A London-based theatre company has revealed new plans that will allow productions to be developed in an ‘intra-Covid-world’.

Histrionic Productions was started earlier in 2020, with the aim of using derelict spaces to create ‘multi-sensory theatrical experiences’, bringing a new approach to immersive theatre.

Its first show, based on George Orwell’s 1984, will implement temperature screening for Covid-19 and other hygiene measures as part of its immersive, dystopian setting. The production will be directed by Sean Holmes and designed by Jon Bausor, both Associate Creative Directors of the company.

The production was announced in early March, and is slated to open in April 2021. During lockdown, the creative team have redeveloped some of their plans for the show to ensure it can take place while an ongoing threat of Covid-19 may mean restrictions remain.

Chief Executive Adam Mckenzie Wylie said he believed the company had created solutions that would enable 1984 and the company’s future productions to incorporate social distancing and additional health and safety requirements, while encouraging audiences back to live performance.

“I can’t think of a better title to put on in an intra-Covid environment,” he said.

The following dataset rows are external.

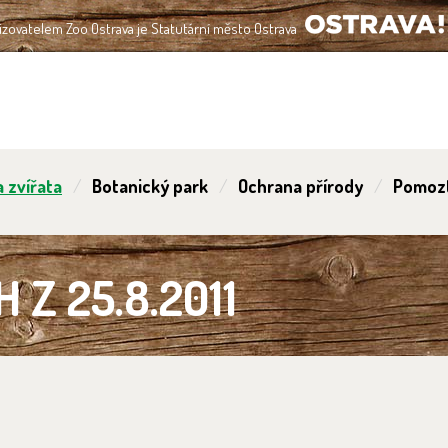
izovatelem Zoo Ostrava je Statutární město Ostrava
OSTRAVA!!!
 zvířata
Botanický park
Ochrana přírody
Pomoz
Z 25.8.2011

The production takes place as a first-person experience in the dystopian setting of 1984, meaning it can incorporate “all manner of social distancing and hygiene protocols that feel very much part of the show”, Mckenzie Wylie said.

“Things like temperature screening – that is the sort of thing you might expect to happen as you approach a dystopian workplace like the Ministry of Truth…

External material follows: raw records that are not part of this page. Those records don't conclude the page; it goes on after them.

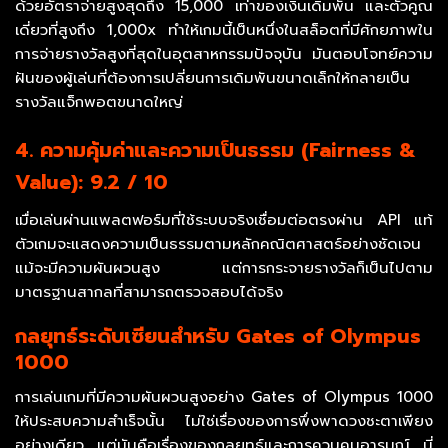
ด้วยอัตราจ่ายสูงสุดถึง 15,000 เท่าของเงินเดิมพัน และตัวคูณ
เดี่ยวที่สูงถึง 1,000x ทำให้เกมนี้เป็นหนึ่งในสล็อตที่มีศักยภาพใน
การจ่ายรางวัลสูงที่สุดในอุตสาหกรรมปัจจุบัน มันตอบโจทย์ความ
ฝันของผู้เล่นที่ต้องการเปลี่ยนการเดิมพันขนาดเล็กให้กลายเป็น
รางวัลแจ็กพอตขนาดใหญ่
4. ความคุ้มค่าและความเป็นธรรม (Fairness &
Value): 9.2 / 10
เมื่อเล่นผ่านแพลตฟอร์มที่ใช้ระบบจริงเชื่อมต่อตรงผ่าน API แท้
ตัวเกมจะแสดงความเป็นธรรมตามหลักคณิตศาสตร์อย่างชัดเจน
แม้จะมีความผันผวนสูง แต่การกระจายรางวัลก็เป็นไปตาม
มาตรฐานสากลที่สามารถตรวจสอบได้จริง
กลยุทธ์ระดับเซียนสำหรับ Gates of Olympus
1000
การเล่นเกมที่มีความผันผวนสูงอย่าง Gates of Olympus 1000
ให้ประสบความสำเร็จนั้น ไม่ใช่เรื่องของการพึ่งพาดวงชะตาเพียง
อย่างเดียว แต่มันคือเรื่องของกลยุทธ์และการควบคุมอารมณ์ นี่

“Hopefully, people won’t notice the difference between having their temperature measured because we want to weed them out if they’ve got coronavirus and give them a refund, or they’re being monitored as they’re walking into Air Strip One,” he said adding that he hoped the two things would “merge together seamlessly within the narrative”.

“We’re running multiple shows an hour to eliminate queues and we’re dealing with acres of space as opposed to the traditional square footage of a proscenium-arch theatre. A lot of the action takes place outside, so we have that benefit as well,” he said.

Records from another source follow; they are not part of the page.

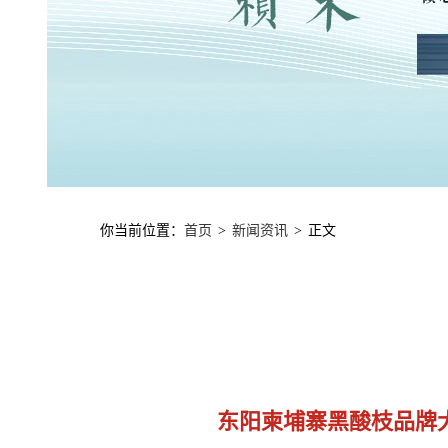
你当前位置：
首页
新闻资讯
正文
>
>
东阳柬埔寨黑酸枝品牌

Mckenzie Wylie said he believe that social distancing in some capacity will be around ‘for quite a long time’, meaning that planning and implementing a format that takes this into account allows him to plan shows from 2021.

Wylie said: “If there is a silver lining it is that we can really start to get excited about bringing a big show back to London at a time when there is a lot of doom and gloom, and we’d like to be seen as part of the vanguard who can stage new and exiting work that helps the theatrical economy get back on its feet.”

He also acknowledged the likelihood that audiences will be hesitant to return following lockdown, and said he hoped Histrionic Productions’ shows would pave the way for audiences to feel comfortable returning to traditional theatre.

“We have a responsibility to show people it’s okay to come back to live performance again, to start buying tickets again and to start socialising again. We always wanted to grow the [theatre] market, not cannibalise it, and that responsibility sits more personally on our shoulders now. We really do have a responsibility to fill the gap,” he said.